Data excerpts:

-=-=-=-=-

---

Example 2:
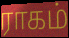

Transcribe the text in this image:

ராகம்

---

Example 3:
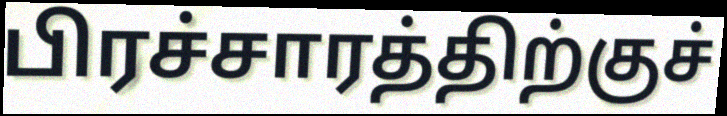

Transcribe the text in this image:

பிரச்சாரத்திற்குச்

-=-=-=-=-

### Requirement
Exactly as written, please copy out the whole set of records, skipping images.

### Solution to the problem
---

Example 2:

Transcribe the text in this image:

ராகம்

---

Example 3:

Transcribe the text in this image:

பிரச்சாரத்திற்குச்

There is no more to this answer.